I managed to create a 10-Gb profile using a performance test. The test program creates 19.7 million managed objects, averaging 195 bytes each, consuming a total of 3.85 memory, with 32 garbage collections. CLRProfiler loads up the file in 83 secounds with 208Kb private working set.

Using sos’s DumpHeap -stat commands, we can easily see what is really consuming memory in CLRProfiler:

002f4cc4        2      1040028 CLRProfiler.TimePos[]
618ff9ac    16048      1371112 System.String
618eebd4        2      4194336 System.UInt16[]
61902938    40227      4754996 System.Int32[]
002f2190  7870007    188880168 CLRProfiler.SampleObjectTable+SampleObject

The most expensive data type in memory is SampleObjectTable::SampleObject. Actually, there are 7.87 million instances of them, occupying 24 bytes each. The SampleObject class itself has 3 integer fields and one pointer inside. These four fields should consume only 16-bytes, but CLR adds 4 byte for method table pointer and 4 more bytes for sync object. 

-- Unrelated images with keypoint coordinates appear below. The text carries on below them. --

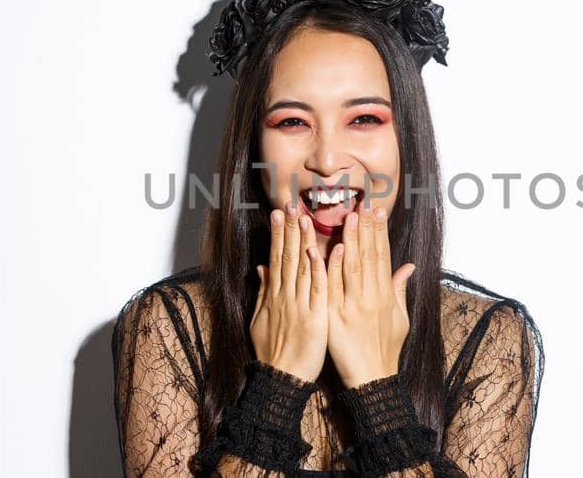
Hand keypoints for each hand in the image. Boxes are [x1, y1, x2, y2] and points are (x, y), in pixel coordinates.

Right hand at [251, 198, 330, 381]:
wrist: (282, 378)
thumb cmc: (273, 352)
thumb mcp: (260, 320)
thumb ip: (263, 293)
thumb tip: (261, 269)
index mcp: (274, 296)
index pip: (276, 258)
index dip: (279, 234)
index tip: (280, 213)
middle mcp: (285, 297)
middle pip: (287, 257)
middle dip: (289, 230)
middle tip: (290, 205)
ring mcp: (300, 306)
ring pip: (302, 268)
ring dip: (303, 241)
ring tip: (303, 217)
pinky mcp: (315, 317)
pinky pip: (319, 289)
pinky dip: (320, 269)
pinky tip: (322, 251)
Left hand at [326, 196, 417, 387]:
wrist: (372, 379)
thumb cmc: (386, 350)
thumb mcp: (400, 318)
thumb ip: (400, 289)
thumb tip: (408, 266)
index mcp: (385, 295)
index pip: (383, 256)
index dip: (380, 233)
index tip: (377, 211)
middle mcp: (371, 297)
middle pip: (369, 256)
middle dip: (367, 228)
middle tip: (364, 204)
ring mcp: (353, 306)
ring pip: (353, 266)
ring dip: (351, 240)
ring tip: (350, 216)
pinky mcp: (336, 317)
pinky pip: (334, 288)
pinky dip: (334, 267)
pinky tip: (334, 248)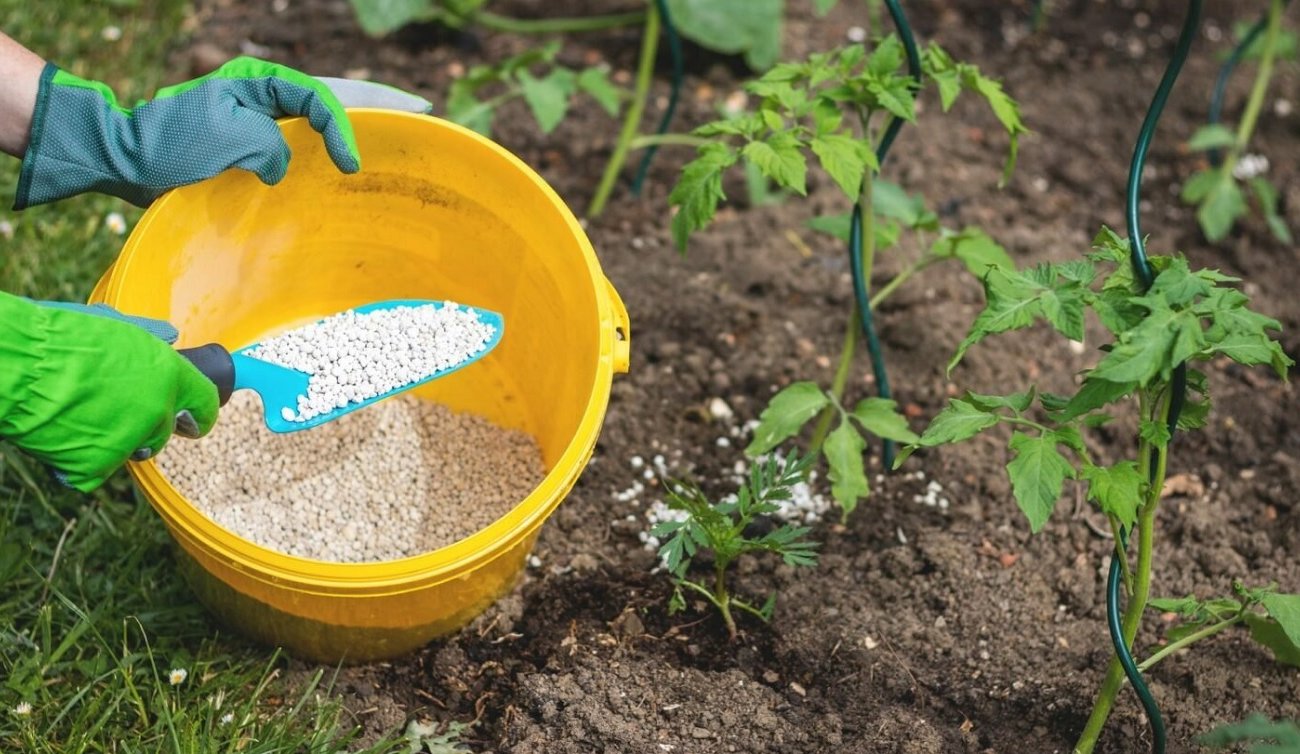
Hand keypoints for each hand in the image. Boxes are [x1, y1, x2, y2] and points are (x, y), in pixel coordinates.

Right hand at [0, 293, 218, 490]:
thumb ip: (149, 340)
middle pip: (164, 431)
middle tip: (113, 411)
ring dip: (115, 441)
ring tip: (81, 415)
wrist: (18, 367)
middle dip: (146, 425)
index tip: (195, 420)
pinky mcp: (96, 466)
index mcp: (169, 374)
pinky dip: (79, 460)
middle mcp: (157, 410)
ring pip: (132, 450)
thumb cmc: (60, 340)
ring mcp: (129, 441)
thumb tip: (171, 337)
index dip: (202, 413)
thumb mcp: (115, 328)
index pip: (205, 402)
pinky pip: (95, 470)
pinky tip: (62, 435)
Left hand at [14, 56, 432, 208]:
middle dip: (376, 102)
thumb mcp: (228, 140)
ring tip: (399, 126)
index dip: (342, 129)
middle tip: (421, 108)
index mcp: (257, 82)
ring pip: (321, 115)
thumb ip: (270, 146)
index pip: (318, 98)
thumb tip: (283, 166)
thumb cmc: (171, 146)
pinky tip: (350, 158)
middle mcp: (262, 95)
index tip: (351, 164)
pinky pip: (302, 140)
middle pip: (332, 95)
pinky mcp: (251, 146)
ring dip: (359, 121)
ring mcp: (258, 119)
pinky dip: (330, 145)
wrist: (126, 162)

internal class SampleObject


    internal int typeIndex;

    internal int changeTickIndex;

    internal int origAllocTickIndex;

    internal SampleObject prev;


    internal SampleObject(int typeIndex, int changeTickIndex, int origAllocTickIndex, SampleObject prev)

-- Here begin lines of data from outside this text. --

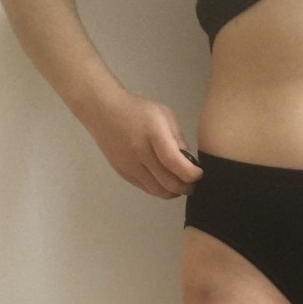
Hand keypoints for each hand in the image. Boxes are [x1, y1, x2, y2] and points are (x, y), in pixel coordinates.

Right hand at [81, 89, 202, 198]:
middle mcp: (140, 152)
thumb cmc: (139, 111)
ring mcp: (130, 166)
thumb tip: (191, 164)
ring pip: (159, 191)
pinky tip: (165, 182)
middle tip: (193, 183)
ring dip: (174, 192)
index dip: (191, 174)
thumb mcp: (165, 116)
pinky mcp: (124, 174)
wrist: (104, 112)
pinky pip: (148, 189)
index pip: (175, 163)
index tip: (199, 173)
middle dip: (186, 187)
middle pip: (168, 183)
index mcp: (153, 133)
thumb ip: (179, 140)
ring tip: (181, 184)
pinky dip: (161, 190)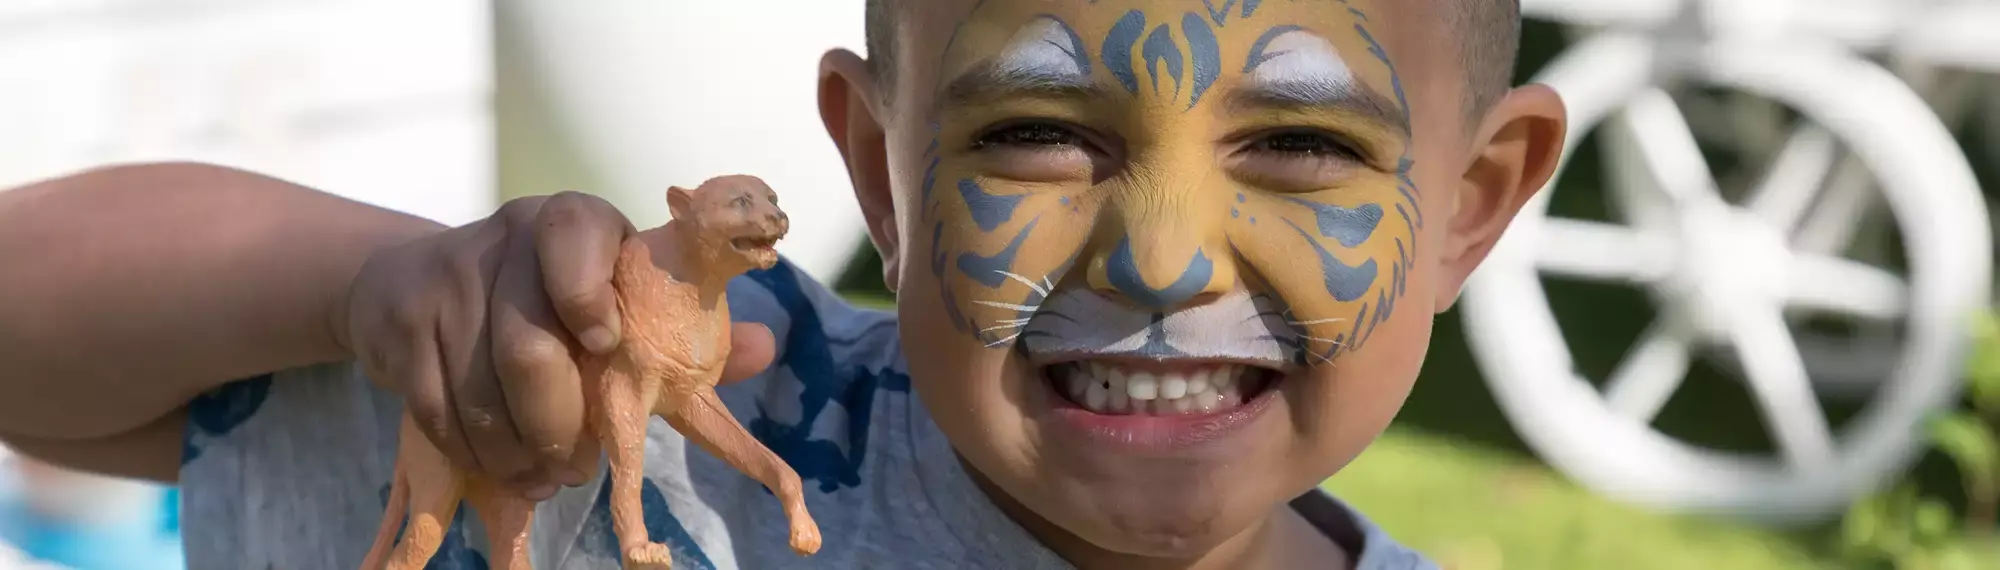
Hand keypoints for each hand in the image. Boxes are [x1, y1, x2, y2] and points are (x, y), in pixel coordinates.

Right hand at [336, 192, 778, 499]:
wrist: (414, 281)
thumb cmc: (548, 295)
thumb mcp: (615, 294)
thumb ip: (685, 327)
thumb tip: (762, 349)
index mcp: (572, 223)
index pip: (576, 234)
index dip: (588, 292)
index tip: (605, 345)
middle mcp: (504, 238)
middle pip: (527, 343)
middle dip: (560, 422)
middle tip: (579, 464)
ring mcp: (445, 280)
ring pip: (481, 390)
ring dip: (520, 453)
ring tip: (548, 478)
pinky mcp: (400, 325)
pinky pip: (438, 410)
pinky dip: (477, 454)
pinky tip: (507, 470)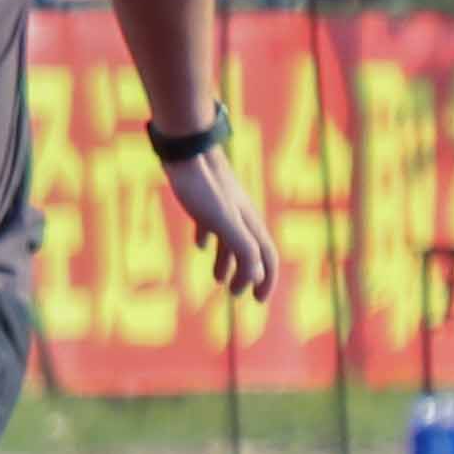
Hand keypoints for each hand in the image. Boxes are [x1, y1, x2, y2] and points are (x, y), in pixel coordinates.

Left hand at [163, 141, 283, 302]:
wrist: (187, 151)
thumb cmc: (204, 187)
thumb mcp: (224, 221)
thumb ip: (242, 246)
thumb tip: (256, 274)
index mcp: (250, 223)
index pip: (266, 258)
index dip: (265, 281)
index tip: (257, 301)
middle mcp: (242, 216)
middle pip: (251, 252)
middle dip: (246, 276)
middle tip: (235, 295)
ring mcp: (224, 207)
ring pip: (231, 240)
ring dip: (228, 262)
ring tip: (217, 280)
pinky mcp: (204, 199)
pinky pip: (212, 224)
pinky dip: (209, 239)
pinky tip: (201, 246)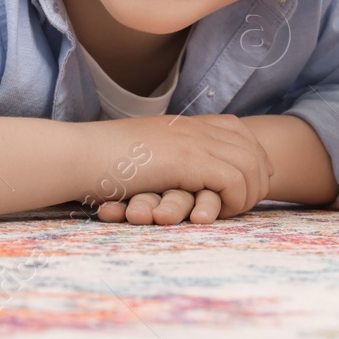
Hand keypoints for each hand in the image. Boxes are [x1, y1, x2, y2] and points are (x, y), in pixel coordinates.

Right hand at [81, 113, 273, 222]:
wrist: (80, 155)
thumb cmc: (101, 160)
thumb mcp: (141, 152)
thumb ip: (166, 155)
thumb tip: (179, 171)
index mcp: (186, 123)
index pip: (240, 131)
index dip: (252, 158)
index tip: (245, 184)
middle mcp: (195, 128)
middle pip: (253, 149)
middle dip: (258, 180)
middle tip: (241, 205)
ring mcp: (194, 142)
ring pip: (250, 168)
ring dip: (246, 196)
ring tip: (227, 214)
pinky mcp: (189, 160)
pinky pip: (234, 182)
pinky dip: (232, 202)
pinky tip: (211, 213)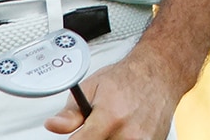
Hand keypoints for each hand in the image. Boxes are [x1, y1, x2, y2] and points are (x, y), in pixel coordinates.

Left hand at [43, 48, 185, 138]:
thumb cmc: (126, 79)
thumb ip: (71, 112)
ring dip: (106, 138)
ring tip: (111, 125)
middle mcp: (129, 134)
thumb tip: (52, 125)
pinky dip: (121, 139)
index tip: (73, 136)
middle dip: (91, 138)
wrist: (157, 76)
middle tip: (94, 125)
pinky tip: (123, 129)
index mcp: (110, 117)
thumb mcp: (92, 88)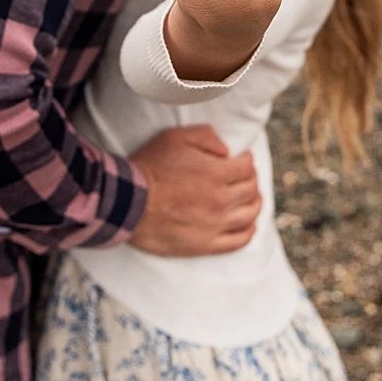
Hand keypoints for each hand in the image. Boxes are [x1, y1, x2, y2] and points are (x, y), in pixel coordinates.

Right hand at [130, 125, 260, 255]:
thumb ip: (205, 136)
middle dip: (250, 180)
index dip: (245, 160)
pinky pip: (239, 240)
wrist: (127, 202)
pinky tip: (247, 224)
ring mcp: (215, 224)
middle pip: (251, 190)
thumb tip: (226, 149)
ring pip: (250, 214)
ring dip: (254, 203)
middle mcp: (221, 200)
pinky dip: (248, 231)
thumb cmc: (148, 167)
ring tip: (249, 199)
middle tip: (243, 177)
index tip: (239, 159)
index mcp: (216, 173)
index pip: (246, 166)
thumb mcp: (173, 138)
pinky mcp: (206, 244)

        this.typeIndex = typeIndex;

        this.changeTickIndex = changeTickIndex;

        this.origAllocTickIndex = origAllocTickIndex;

        this.prev = prev;




If we store SampleObject in an array form, we could convert the previous sample object pointer into an index into that array. Now we can declare it as a structure, and pack them together in a big array, thus removing the 8-byte object overhead. In most cases, typeIndex, changeTickIndex, and OrigAllocTickIndex are small integers which can be stored using 16-bit integers, instead of 32-bit integers. The last field prev, which references to previous SampleObject, could be quite large depending on the problem we’re profiling. But normally, the current object and the previous object are not so far apart; that is their differences could be stored as 16-bit integers. To reduce the impact on other code which uses SampleObject, we need to provide a method to reconstruct SampleObject given an index:

/// <summary>

/// Create SampleObject when given an index into storage

/// </summary>

internal SampleObject GetSampleObject(int index)

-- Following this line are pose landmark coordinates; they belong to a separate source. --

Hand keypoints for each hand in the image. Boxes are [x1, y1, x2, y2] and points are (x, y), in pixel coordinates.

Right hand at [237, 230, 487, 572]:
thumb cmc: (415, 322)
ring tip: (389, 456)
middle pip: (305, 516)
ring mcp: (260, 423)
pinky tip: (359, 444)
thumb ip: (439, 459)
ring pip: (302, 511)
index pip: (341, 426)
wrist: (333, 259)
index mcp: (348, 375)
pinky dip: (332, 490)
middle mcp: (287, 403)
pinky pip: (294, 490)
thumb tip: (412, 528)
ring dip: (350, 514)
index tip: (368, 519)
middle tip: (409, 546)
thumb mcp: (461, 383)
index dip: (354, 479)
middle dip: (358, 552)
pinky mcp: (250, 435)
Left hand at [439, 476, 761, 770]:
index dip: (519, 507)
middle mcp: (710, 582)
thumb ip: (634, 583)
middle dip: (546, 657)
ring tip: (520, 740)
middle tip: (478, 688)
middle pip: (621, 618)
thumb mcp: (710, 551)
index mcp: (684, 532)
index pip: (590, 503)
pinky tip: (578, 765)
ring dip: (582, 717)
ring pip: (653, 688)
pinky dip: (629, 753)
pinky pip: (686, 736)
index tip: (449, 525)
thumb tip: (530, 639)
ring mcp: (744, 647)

    UInt16[] chunk = m_sampleChunks[index / SampleObjectChunkSize] as UInt16[];


    int p = index % SampleObjectChunkSize;


    SampleObject obj;


    UInt16 w0 = chunk[p];


    if ((w0 & bit_small) != 0)


        if ((w0 & bit_noprev) != 0)


            obj = new SampleObject(w0 & 0x3FFF, chunk[p + 1], chunk[p + 2], 0);




            obj = new SampleObject(w0 & 0x3FFF, chunk[p + 1], chunk[p + 2], index – chunk[p + 3]);





        obj = new SampleObject(

                    (((int) chunk[p    ]) << 16) + chunk[p + 1],

                    (((int) chunk[p + 2]) << 16) + chunk[p + 3],

                    (((int) chunk[p + 4]) << 16) + chunk[p + 5],

                    index – (((int) chunk[p + 6] << 16) + chunk[p + 7]));



    return obj;


Here is what DumpHeap -stat shows after the change:

609bf9ac    11663      1242188 System.String
00584a80        4      1808060 CLRProfiler.TimePos[]
609c2938    40176      5176228 System.Int32[]
609aebd4      935     84447264 System.UInt16[]

188.8 Mb of SampleObject is replaced by 80.2 Mb increase in UInt16[] objects (42% of the original size). The 7.87 SampleObjects are packed in 16-bit integer arrays. There will be more saving when running on 64-bit machines.

Comments (2)

  1. Mike says:

    This is nice but I wonder how does this affect the rest of the code that actually uses SampleObject. Obviously reconstructing the object from the bits can be expensive.

  2. We just can't afford to have 7 million small objects in managed heap which could be worse for more complicated cases, so we have to do something. Luckily, SampleObjects are only used in TimeLineView, nothing else.

    I read some of the code in TimeLineViewForm.cs. Part of it seems to have lots of queries (CPU intensive), part of it seems to be graphics intensive. CPU intensive operation could be optimized using multi-threading; graphics intensive could be optimized by better clipping before drawing, checking for overlap drawing, or implement our own drawing code to render into an off-line bitmap first (GDI+ operations are infamous for taking a globe lock). So there are lots of ways to optimize TimeLineViewForm when there is a real need to do so.